**Data excerpts:**
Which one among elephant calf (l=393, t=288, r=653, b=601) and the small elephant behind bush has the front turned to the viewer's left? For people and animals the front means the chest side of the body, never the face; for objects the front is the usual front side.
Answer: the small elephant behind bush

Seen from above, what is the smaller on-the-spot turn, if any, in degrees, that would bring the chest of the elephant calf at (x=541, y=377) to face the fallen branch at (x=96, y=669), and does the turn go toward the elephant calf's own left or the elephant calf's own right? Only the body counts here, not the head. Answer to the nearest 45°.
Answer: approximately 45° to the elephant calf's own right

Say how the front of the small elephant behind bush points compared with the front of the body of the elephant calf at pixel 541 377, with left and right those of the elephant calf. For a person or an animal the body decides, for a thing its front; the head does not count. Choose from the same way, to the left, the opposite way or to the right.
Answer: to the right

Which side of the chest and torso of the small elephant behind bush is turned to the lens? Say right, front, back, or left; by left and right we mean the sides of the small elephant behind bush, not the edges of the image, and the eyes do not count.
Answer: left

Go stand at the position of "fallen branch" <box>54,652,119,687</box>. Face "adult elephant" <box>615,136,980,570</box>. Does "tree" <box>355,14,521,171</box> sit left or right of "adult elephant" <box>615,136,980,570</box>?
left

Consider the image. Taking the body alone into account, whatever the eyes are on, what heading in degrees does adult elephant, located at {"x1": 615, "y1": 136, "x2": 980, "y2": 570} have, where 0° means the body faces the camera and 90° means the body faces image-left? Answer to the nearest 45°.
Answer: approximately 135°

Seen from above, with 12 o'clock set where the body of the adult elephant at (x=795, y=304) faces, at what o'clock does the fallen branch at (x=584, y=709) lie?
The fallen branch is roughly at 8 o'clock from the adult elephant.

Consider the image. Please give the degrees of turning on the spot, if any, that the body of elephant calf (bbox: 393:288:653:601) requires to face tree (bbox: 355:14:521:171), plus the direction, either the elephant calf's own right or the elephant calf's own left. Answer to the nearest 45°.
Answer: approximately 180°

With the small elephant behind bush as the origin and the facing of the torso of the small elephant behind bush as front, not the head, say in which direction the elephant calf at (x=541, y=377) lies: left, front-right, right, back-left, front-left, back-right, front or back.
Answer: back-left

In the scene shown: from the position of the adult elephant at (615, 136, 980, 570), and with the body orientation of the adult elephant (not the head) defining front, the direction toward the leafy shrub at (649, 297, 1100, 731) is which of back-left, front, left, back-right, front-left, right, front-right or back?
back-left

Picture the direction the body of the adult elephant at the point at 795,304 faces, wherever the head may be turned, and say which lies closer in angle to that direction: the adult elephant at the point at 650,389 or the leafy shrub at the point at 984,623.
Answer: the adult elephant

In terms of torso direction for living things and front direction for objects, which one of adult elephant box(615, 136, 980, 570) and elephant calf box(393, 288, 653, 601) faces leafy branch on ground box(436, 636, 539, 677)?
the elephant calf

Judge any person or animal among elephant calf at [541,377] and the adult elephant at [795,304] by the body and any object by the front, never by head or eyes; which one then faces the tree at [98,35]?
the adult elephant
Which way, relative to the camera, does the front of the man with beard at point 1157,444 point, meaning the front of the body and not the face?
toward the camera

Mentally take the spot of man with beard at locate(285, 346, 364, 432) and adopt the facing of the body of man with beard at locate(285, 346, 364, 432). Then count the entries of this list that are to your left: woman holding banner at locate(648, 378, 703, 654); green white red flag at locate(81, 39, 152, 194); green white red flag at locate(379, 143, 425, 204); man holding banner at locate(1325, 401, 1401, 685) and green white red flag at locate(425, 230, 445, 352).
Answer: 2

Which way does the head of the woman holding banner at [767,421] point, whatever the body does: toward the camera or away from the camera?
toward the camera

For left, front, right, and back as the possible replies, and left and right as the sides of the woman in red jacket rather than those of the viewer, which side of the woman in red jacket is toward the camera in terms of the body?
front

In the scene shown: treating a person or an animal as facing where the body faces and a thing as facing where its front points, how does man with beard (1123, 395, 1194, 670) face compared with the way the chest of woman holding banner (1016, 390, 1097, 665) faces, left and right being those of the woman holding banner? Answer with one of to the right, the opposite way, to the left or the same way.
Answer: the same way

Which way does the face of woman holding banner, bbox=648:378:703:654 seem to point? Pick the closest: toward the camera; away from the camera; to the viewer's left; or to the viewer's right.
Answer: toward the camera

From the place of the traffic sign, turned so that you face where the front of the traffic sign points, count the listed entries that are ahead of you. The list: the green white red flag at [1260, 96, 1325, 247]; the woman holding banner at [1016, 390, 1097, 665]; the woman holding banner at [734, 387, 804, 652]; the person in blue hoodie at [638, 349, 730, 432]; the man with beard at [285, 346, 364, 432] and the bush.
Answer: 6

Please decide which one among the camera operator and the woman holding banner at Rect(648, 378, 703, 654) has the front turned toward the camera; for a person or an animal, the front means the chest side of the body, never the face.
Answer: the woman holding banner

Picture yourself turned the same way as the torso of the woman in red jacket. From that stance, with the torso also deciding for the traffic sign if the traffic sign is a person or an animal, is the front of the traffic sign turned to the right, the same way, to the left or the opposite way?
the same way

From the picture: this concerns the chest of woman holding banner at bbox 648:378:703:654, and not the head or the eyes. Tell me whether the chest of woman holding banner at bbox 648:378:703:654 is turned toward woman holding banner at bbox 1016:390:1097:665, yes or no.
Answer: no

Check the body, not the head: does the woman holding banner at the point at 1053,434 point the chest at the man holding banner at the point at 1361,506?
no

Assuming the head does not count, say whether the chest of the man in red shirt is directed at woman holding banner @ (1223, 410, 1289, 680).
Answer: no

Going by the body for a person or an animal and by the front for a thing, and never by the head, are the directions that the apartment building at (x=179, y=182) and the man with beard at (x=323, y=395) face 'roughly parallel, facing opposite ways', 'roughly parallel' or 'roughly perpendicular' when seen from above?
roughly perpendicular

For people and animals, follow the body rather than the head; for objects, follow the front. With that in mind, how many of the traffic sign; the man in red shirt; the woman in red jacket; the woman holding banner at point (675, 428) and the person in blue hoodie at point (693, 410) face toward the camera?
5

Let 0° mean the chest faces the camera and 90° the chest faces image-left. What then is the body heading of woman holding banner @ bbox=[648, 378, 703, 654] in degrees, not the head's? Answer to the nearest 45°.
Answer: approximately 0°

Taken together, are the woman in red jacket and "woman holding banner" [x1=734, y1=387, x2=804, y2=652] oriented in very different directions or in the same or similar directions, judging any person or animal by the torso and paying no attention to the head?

**Problem to solve:** Output all of the entries without altering a single word.

**Written reply:**
Which one among elephant calf (l=393, t=288, r=653, b=601) and the small elephant behind bush has the front turned to the viewer's left? For people and animals the front means the chest side of the body, never the face; for objects the front is the usual front side.
Answer: the small elephant behind bush

Seen from above, what is the smaller on-the-spot turn, if any, in degrees, that would bring the chest of the elephant calf at (x=541, y=377) to face the fallen branch at (x=96, y=669), and does the turn go toward the elephant calf's own left or the elephant calf's own right? Only the body counts here, not the head. Answer to the nearest 45°.
Answer: approximately 45° to the elephant calf's own right

Say how the front of the small elephant behind bush points compared with the front of the body of the elephant calf at pixel 541 377, with left and right those of the elephant calf. For a person or an animal the body decides, for a thing its front; the head does not count. Choose from the same way, to the left, the opposite way or to the right.
Answer: to the right

Which side of the chest and torso of the small elephant behind bush is turned to the lens? Say right, front, back, or left; by left and right we mean the sides of the small elephant behind bush, not the edges of the image, and the eyes do not count.
Answer: left

Go stand at the position of "fallen branch" <box>54,652,119,687</box>. Face "adult elephant" <box>615,136,980,570</box>. Does "tree" <box>355,14,521,171</box> sit left or right of "adult elephant" <box>615,136,980,570</box>?
left

Consider the image. Taking the body alone into account, whatever the eyes are on, what heading in degrees does adult elephant, located at {"x1": 615, "y1": 136, "x2": 980, "y2": 570} have, where 0° means the body faces the camera and 90° means the body faces image-left? Answer to the nearest 45°.
Answer: approximately 135°

Seen from above, with 12 o'clock set where the body of the adult elephant at (x=795, y=304) faces, at what o'clock does the fallen branch at (x=584, y=709) lie?
The fallen branch is roughly at 8 o'clock from the adult elephant.

Consider the image. Please give the degrees of turning on the spot, if any, that the body of elephant calf (bbox: 393:288:653:601) requires to face tree (bbox: 355:14:521:171), plus the direction, either the elephant calf's own right or the elephant calf's own left. Answer to the nearest 45°.
Answer: approximately 180°

With the small elephant behind bush as the origin and the facing of the torso of the small elephant behind bush as front, not the head, say in which direction the elephant calf at (x=541, y=377) lies: left, front-right, right, back-left, front-left, back-right, front or back.
Answer: back-left

In the scene shown: from the position of the adult elephant at (615, 136, 980, 570), and with the body orientation of the adult elephant (not the head) defining front, the direction toward the leafy shrub at (649, 297, 1100, 731) is which of back-left, front, left, back-right, front-left, right, front-right or back?
back-left

Picture the direction the body of the adult elephant at the point at 795,304 faces, wherever the head may be turned, and say which lies closer in angle to that direction: the adult elephant at the point at 650,389 or the leafy shrub at the point at 984,623.
Answer: the adult elephant

In terms of torso direction for living things and front direction for objects, which one of adult elephant box(615, 136, 980, 570) and elephant calf box(393, 288, 653, 601) faces leafy branch on ground box(436, 636, 539, 677)?
the elephant calf

Judge any person or animal among elephant calf at [541,377] and the adult elephant at [795,304] by the body and any object by the front, never by head or eyes; which one then faces the tree at [98,35]?
the adult elephant
Which way, relative to the camera, does the front of the man with beard at point 1157,444 point, meaning the front of the body and not the face?
toward the camera

Mentally take the spot of man with beard at locate(285, 346, 364, 432) and adopt the facing of the body of man with beard at locate(285, 346, 364, 432). Then count the entries of this list that are to your left: woman holding banner at locate(648, 378, 703, 654); green white red flag at locate(81, 39, 152, 194); green white red flag at locate(379, 143, 425, 204); man holding banner at locate(1325, 401, 1401, 685) and green white red flag at locate(425, 230, 445, 352).
Answer: 2

Which way does the head of the woman holding banner at [767,421] point, whatever the body does: toward the camera or away from the camera?
toward the camera

For left, front, right, and back as the possible replies, and left and right as the sides of the woman in red jacket rather than those of the viewer, which side of the woman in red jacket is toward the camera in terms of the body?
front

In the scene shown: treating a person or an animal as facing where the body faces and a thing as facing where its front points, how does man with beard (1123, 395, 1194, 670) face compared with the way the chest of woman holding banner (1016, 390, 1097, 665) faces, left and right being those of the woman holding banner? Answer with one of to the right, the opposite way, to the left or the same way.
Answer: the same way

Which way does the face of woman holding banner, bbox=648:378:703:654 seem to point? Pick the closest: toward the camera; away from the camera; to the viewer's left; or to the viewer's right.
Answer: toward the camera

From the place of the traffic sign, turned so that you face where the front of the traffic sign points, count the listed entries that are ahead of you. The list: the green white red flag at [1260, 96, 1325, 247]; the woman holding banner at [1016, 390, 1097, 665]; the woman holding banner at [734, 387, 804, 652]; the person in blue hoodie at [638, 349, 730, 432]; the man with beard at [285, 346, 364, 432] and the bush.
Answer: 6

Please decide which one among the camera operator and the woman holding banner at Rect(648, 378, 703, 654) has the front turned toward the camera; for a person or an animal, the front means the chest side of the body, never the face.
Answer: the woman holding banner

Picture yourself turned the same way as the torso of the woman in red jacket. From that stance, with the torso also deciding for the traffic sign if the traffic sign is a person or an animal, is the front of the traffic sign turned to the right, the same way, to the left or the opposite way?
the same way

From the picture: this concerns the chest of woman holding banner at bbox 648:378:703:654, and not the head or the eyes. Tell me whether the chest of woman holding banner at bbox 648:378:703:654 is turned toward woman holding banner at bbox 1016:390:1097:665, yes or no.
Answer: no

Check the body, not the head: does the woman holding banner at the point at 1053,434 point the chest at the man holding banner at the point at 1361,506?
no

Assuming the head does not count, say whether the chest of the man in red shirt is directed at woman holding banner @ (1223, 410, 1289, 680).
Answer: no

Going by the body for a person or an animal and by the front for a thing, and never by the head, are the directions that the apartment building at (x=179, y=182) and the man with beard at (x=323, y=395) face 'roughly parallel, facing opposite ways', 'roughly parallel' or 'roughly perpendicular' when seen from above?
roughly perpendicular

For people and animals, follow the body rather than the head; for objects, follow the front. With that in mind, how many of the traffic sign; the man in red shirt; the woman in red jacket; the woman holding banner at point (675, 428) and the person in blue hoodie at point (693, 410) face toward the camera?
5

Let 0° mean the chest faces the camera and 90° the chest faces image-left. What then is the body heading of woman holding banner @ bbox=[648, 378, 703, 654] in degrees, not the head's? Answer to the nearest 45°.
Answer: approximately 0°

Taken together, are the woman in red jacket and "woman holding banner" [x1=734, y1=387, x2=804, y2=652] oriented in very different directions or in the same or similar directions, judging any person or animal by the torso and paying no attention to the head?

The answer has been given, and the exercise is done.